The Big Ten announced on Friday it will extend the previously announced suspension of all organized team activities through May 4.
Student-athletes who have not yet enrolled in school will not be eligible for the online chalk talk interaction, per the modifications’ stipulations.
Georgia true freshman quarterback Carson Beck was an early enrollee, so he will be eligible.
AJC.com reported on Friday there have been 2001 confirmed coronavirus cases in Georgia, including 29 in Clarke County, home to the University of Georgia.
Timeline in place?
Notre Dame coach Brian Kelly said on ESPN that he considers July 1 a deadline of sorts, as far as getting the players engaged in physical activity leading into the season.
“There’s going to be a day where we all, as college football administrators and coaches, come up with a date where, from a player safety standpoint, we have to say this is the date that we can live with to get these young men physically ready to go into camp,” Kelly said earlier this week on SportsCenter.
“If you can’t start training your football team by July 1 …. the realistic goal is minimum of four weeks of conditioning before you put them in camp,” Kelly said. “College football is going to be affected if we’re not playing in 90 days, in terms of the conditioning element and getting these young men ready.”
Georgia coach Kirby Smart has yet to issue a public statement on his thoughts about the return to football, other than a video.
SEC commissioner Greg Sankey said the league meetings and annual SEC Media Days remain on schedule.
The new allowance permitting the “online chalk talks,” so to speak, comes with stipulations outlined in an SEC memo first obtained by 247Sports and confirmed by McGarity:
1. All required physical athletic activities (e.g., strength and conditioning workouts, sport- specific workouts) shall be prohibited.
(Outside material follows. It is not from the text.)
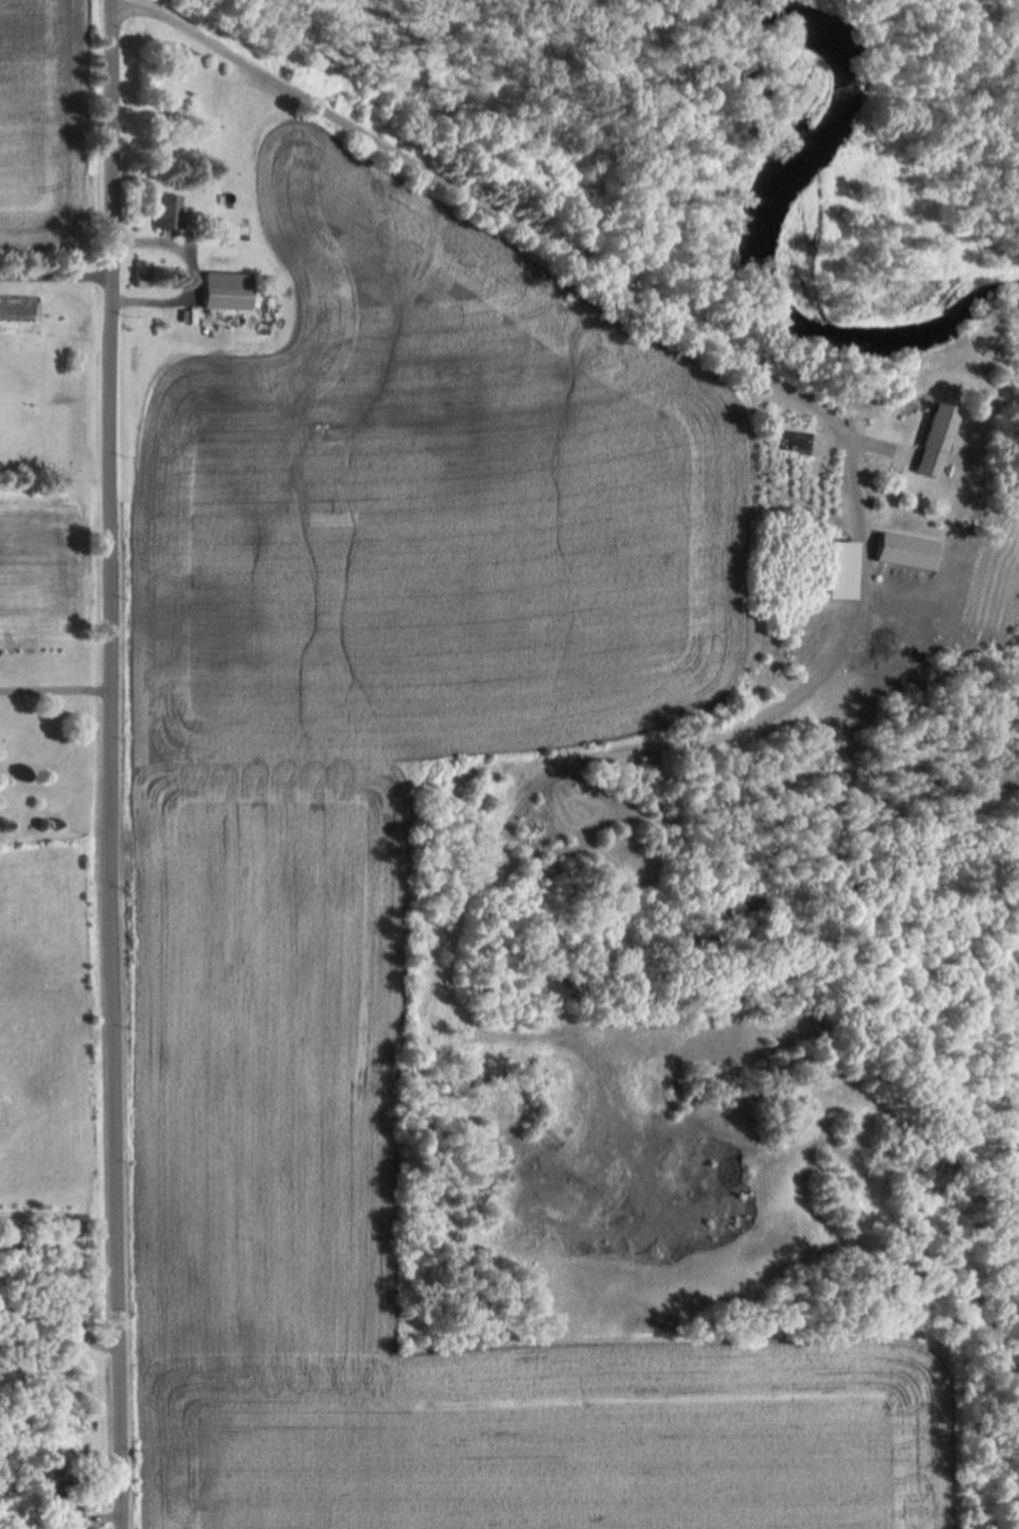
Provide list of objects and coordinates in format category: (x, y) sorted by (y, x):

This prohibition includes both in-person involvement, and any virtual involvement by institutional staff such as remotely watching, directing, or reviewing physical workouts.
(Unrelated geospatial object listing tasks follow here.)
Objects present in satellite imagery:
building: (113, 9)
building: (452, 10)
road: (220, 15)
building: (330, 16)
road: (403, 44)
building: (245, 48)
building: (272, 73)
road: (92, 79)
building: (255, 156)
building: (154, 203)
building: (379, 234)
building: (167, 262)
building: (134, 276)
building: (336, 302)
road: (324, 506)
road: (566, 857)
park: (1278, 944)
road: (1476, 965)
2. Required virtual film review, chalk talk, etc. that does not include physical activity shall be permissible. Any required activity of this nature shall be limited to two (2) hours of activity per week in all sports, shall be scheduled in accordance with the institution’s established Time Management Policy, and shall not interfere with required class time for online instruction. These activities may not include a review by or live monitoring of film/video of a student-athlete engaging in workouts or physical activity occurring after March 13, 2020. Institutions may not suggest or require a student-athlete to make film/video of his/her workouts or physical activity available by other means (such as social media).
3. Prospective student-athletes may not be involved in any way in such required, countable activities conducted by the institution.
4. Only countable coaching staff members may be involved in providing technical or tactical instruction to student-athletes as part of such virtual activity.
5. Student-athletes may continue to be provided strength and conditioning workouts and/or sport-specific drills; however, coaches and other athletics staff may not observe the activity (virtually or in-person). Student-athletes may not be required to (perform) workouts and/or drills, nor may they be required to report back on such activity to any athletics staff member.
6. These modifications shall be effective as of 12:00 pm Central/1:00 pm Eastern on Monday, March 30.
7. Further assessment of off-season and/or summer activities will occur in the coming weeks.
8. Athletics programs are expected to comply with public health directives governing workplace activity and limitations on gatherings.
This policy does not impact the Conference’s earlier statement that you may continue to “provide student-athletes with care and support in the areas of academics; medical care; mental health and wellness; and housing, as needed.” Consistent with normal practice, violations of this SEC policy are to be reported to the Conference office and will be subject to penalties at the discretion of the Commissioner. If you have any questions, please contact our office.
In the meantime, Georgia defensive coordinator Dan Lanning made it clear the Bulldogs’ assistant coaches will continue to spend time with family, practice social distancing and encourage fans and players to wash their hands.